米規制当局は、時価総額で第2位の仮想通貨イーサリアム(ETH)について、証券に分類すべきかどうかを厳しく精査している。ウォールストリート・ジャーナルが1日に伝えた。

 情報筋によると、イーサリアムは規制上「グレーゾーン」にあると規制当局が結論付けたという。おもに問題とされているのは、イーサリアムが14年7月に最初に配布された際の方法だ。イーサリアム財団は、当時まだ珍しかったイニシャル・コイン・オファリング(ICO)を実施し、3万1000BTC(当時の価値で約20億円)を超える資金を調達した。

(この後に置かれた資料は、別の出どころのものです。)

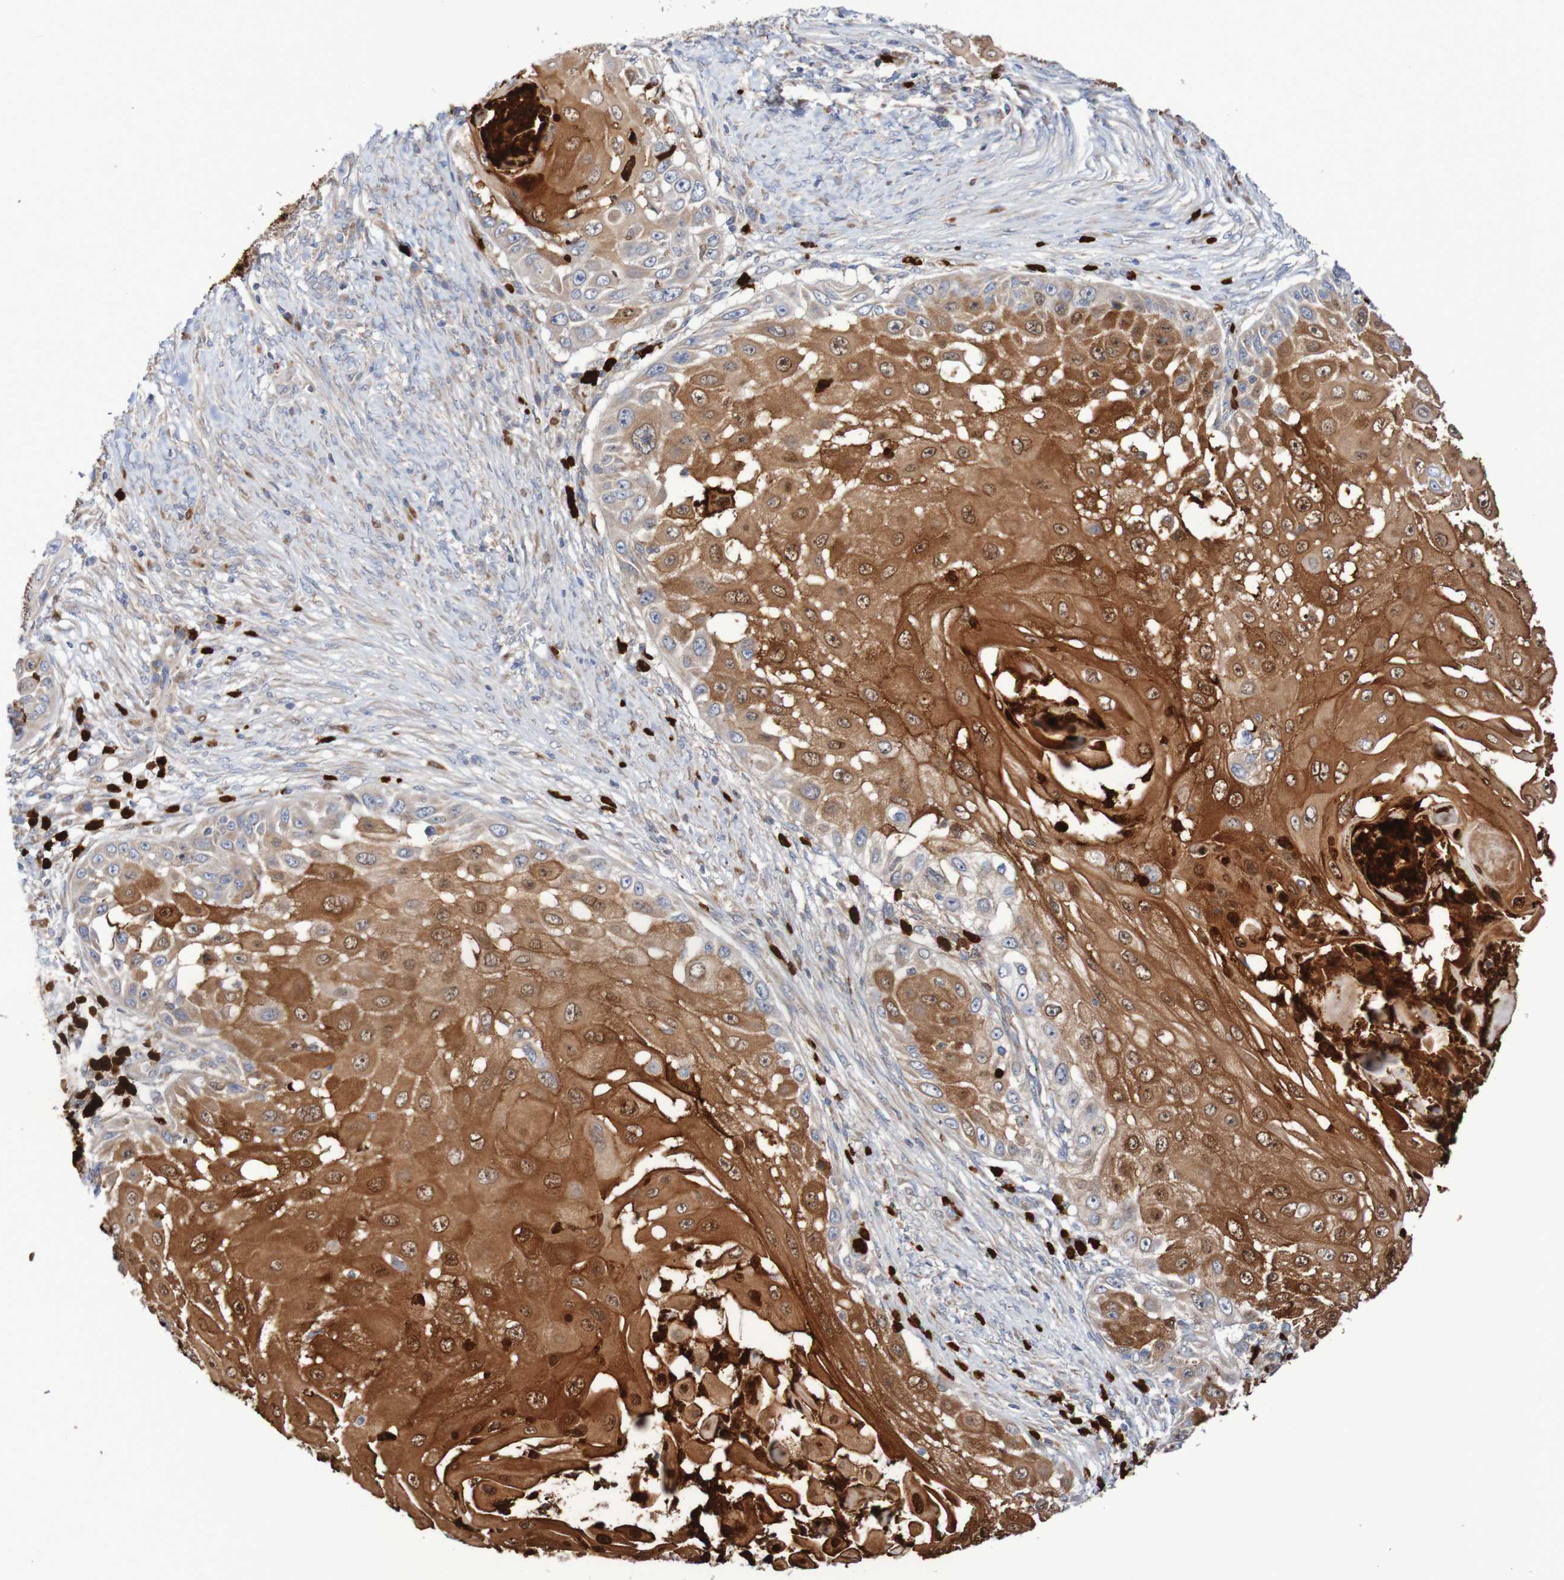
{"staining": {"intensity": "moderate", "quantity": ">75%", "location": "cytoplasmic/membranous,nuclear"}, "tissue": "skin cancer", "cell_type": "Tumor cells", "image_type": "cancer", "snomed": [{"axis": "morphology", "description": "Squamous cell carcinoma, NOS"}, {"axis": "topography", "description": "Skin"}], "caption": "About >75% of tumor cells in skin squamous cell carcinoma exhibit moderate cytoplasmic/membranous and nuclear protein positivity as visualized by brown immunohistochemical staining.", "gene": "PARP4", "patient": {"sex": "female", "age": 44}}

 この資金はイーサリアムのプラットフォームの開発に使用されたことから、規制当局は、イーサリアムの販売は、証券の販売の可能性があると見ている。多くの投資家が、コインの価値がいずれは上昇すると見込んで購入したであろうことを考慮すれば、なおさら証券の販売だった可能性が高いと認識している。

 イーサリアムがもし証券と見なされれば、米連邦法のもとでは、14年に米国の投資家に販売する前に、米証券取引委員会(SEC)に証券として登録する義務があった。同紙によると、規制当局は、イーサリアム財団がコインの価値に影響を及ぼし続けているかどうかについても検証しているという。

 かつて政府の規制当局にいたゲーリー・ゲンスラー氏は、イーサリアムには「法的前例がない」と同紙に語っている。ゲンスラー氏は先週行ったスピーチで、イーサリアムをSECに未登録の不適格証券と見なす十分な根拠があると述べた。しかし、同氏は、イーサリアムは現在マイニングされていることから、証券に分類されずに済む可能性もあると述べている

 イーサリアム財団は先週、ゲンスラー氏の主張に対し、同財団はイーサリアムの需要も供給もコントロールしておらず、保有量は全流通量の1パーセントにも満たないと反論した

 ウォールストリート・ジャーナルによると、SECと米商品先物取引委員会(CFTC)の幹部ら規制当局者は、今月7日にこの件を協議する予定という。